● Exercise instructions: Take the records below from their first line through the line holding "nose: (164, 179)", and set each of those lines down exactly, without pictures.

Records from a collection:
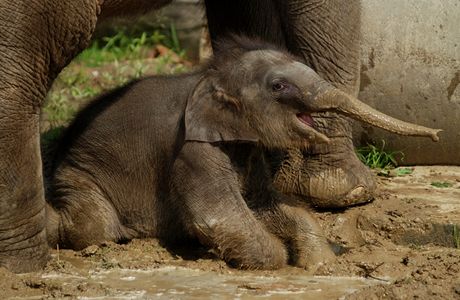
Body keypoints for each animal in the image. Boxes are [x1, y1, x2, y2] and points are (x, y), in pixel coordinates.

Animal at [45, 36, 440, 270]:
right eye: (278, 86)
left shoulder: (249, 150)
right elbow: (222, 217)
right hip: (79, 175)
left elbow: (268, 205)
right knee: (94, 228)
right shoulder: (192, 151)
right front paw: (283, 258)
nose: (437, 134)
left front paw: (320, 264)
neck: (210, 77)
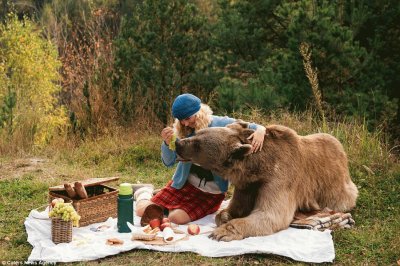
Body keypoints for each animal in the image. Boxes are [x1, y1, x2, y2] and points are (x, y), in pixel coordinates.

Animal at [177, 121, 358, 242]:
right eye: (197, 134)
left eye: (198, 144)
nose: (178, 143)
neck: (258, 168)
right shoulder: (246, 185)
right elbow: (236, 206)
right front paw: (225, 216)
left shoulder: (280, 178)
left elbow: (271, 214)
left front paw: (222, 232)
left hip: (337, 186)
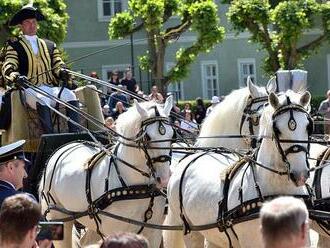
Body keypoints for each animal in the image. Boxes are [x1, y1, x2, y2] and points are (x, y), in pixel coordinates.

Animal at [39, 96, 174, 248]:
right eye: (147, 137)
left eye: (172, 135)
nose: (164, 179)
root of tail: (64, 148)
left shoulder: (154, 233)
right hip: (59, 219)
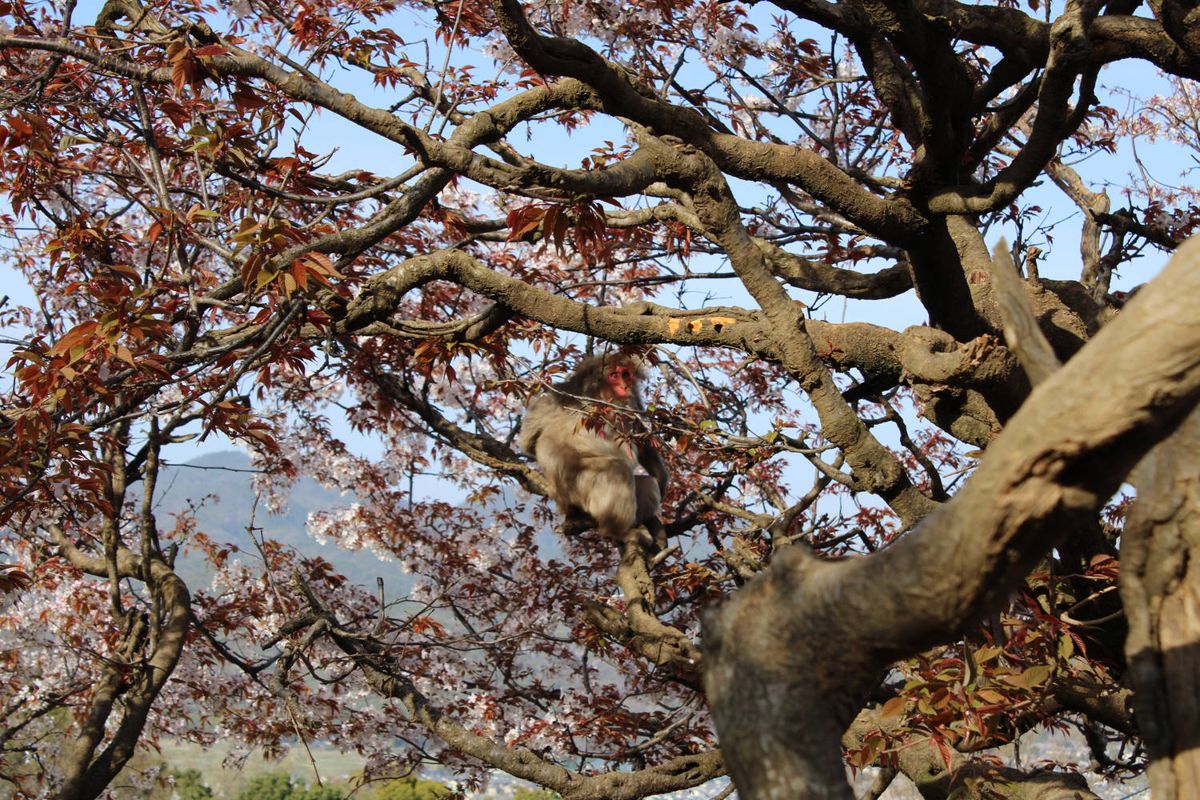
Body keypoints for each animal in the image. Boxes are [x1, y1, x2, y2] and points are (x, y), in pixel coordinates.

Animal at [519, 354, 670, 548]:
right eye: (614, 375)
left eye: (626, 374)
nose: (624, 386)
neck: (599, 398)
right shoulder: (561, 395)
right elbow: (528, 440)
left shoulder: (631, 402)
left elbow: (639, 435)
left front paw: (661, 477)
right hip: (577, 485)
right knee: (616, 470)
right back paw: (618, 531)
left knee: (647, 483)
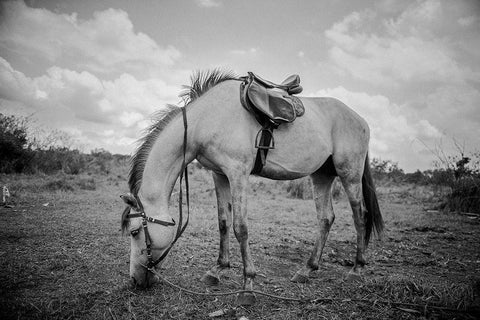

● Written answer:
Body keypoints for each animal in the image. Boxes are [x1, y1, x2, y2] and points are (x, y), in pixel coordinates.

Animal at [45, 36, 440, 270]:
right eye: (278, 86)
left shoulder: (249, 150)
right elbow: (222, 217)
right hip: (79, 175)
left elbow: (268, 205)
right knee: (94, 228)
right shoulder: (192, 151)
right front paw: (283, 258)
nose: (437, 134)
left front paw: (320, 264)
neck: (210, 77)
Body keypoints for each animal in the image. Boxes are [x1, y1, x2, y2] and points are (x, y), in pixel coordinates.

Animal at [177, 121, 358, 242]:
right eye: (197, 134)
left eye: (198, 144)
nose: (178, 143)
neck: (258, 168)
right shoulder: (246, 185)
right elbow: (236, 206)
right front paw: (225, 216)
left shoulder: (280, 178)
left elbow: (271, 214)
left front paw: (222, 232)
left hip: (337, 186)
Body keypoints for each animal in the image. Boxes are [x1, y1, x2, y2] and points are (x, y), in pixel coordinates.

Animal at [39, 96, 174, 248]:
right eye: (147, 137)
left eye: (172, 135)
nose: (164, 179)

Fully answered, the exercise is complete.